First of all, people believed that Germany had some legitimate grievances.  If you took Hitler to be a normal politician, then removing these grievances would end the problem.  Germany had been disarmed, but no one had been willing to make the first move to general disarmament.  If others would not disarm, then perhaps Germany would be satisfied with equality in armaments.  Nationalism said that all people who spoke the same language and had the same culture should belong to the same independent country.  Germans in Austria, the Sudetenland, and the Polish Corridor had been denied this right. 

Then, there was the question of who was really in charge in Berlin.  Most political parties had a left wing, a right wing, and a center.  Who was to say that Nazism was any different?  Probably there were “radical” or “extremist” Nazis, then there were “conservative” Nazis, and then there were “middle of the road” Nazis.  You might not be able to deal with the “radicals,” but surely you could work a deal with the “moderate” and “conservative” Nazis.  Furthermore, to which group did Hitler belong?  Finally, it took a while to understand the strength of Hitler’s grip on power.  The Nazis were only one force in German politics, so far as anyone could tell at first.  Would he Army, big business, all the traditional conservatives who had dominated German life since 1870 really allow Hitler to lead them into another, possibly disastrous, war?  Or would they overthrow him? 

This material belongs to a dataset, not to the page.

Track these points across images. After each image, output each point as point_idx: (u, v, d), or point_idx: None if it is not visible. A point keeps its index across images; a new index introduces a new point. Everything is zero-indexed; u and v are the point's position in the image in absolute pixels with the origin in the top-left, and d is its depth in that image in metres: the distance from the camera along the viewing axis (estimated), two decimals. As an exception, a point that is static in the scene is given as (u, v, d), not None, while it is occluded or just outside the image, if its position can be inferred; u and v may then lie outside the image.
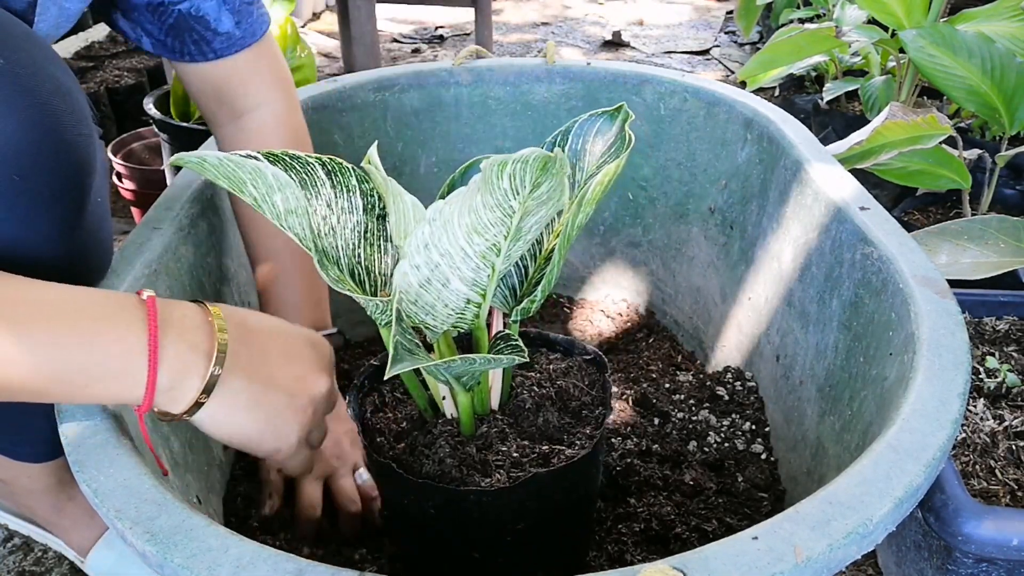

For all these reasons it appeared sensible to seek a peaceful solution.  Of course, if Hitler actually did intend to munch away at the Versailles settlement by little bites only in order to make Germany strong enough to impose its will on every other country, as the dooms-sayers proclaimed, then Britain and France would have no choice but to fight to preserve their own independence.  Let’s hope it doesn’t come to that.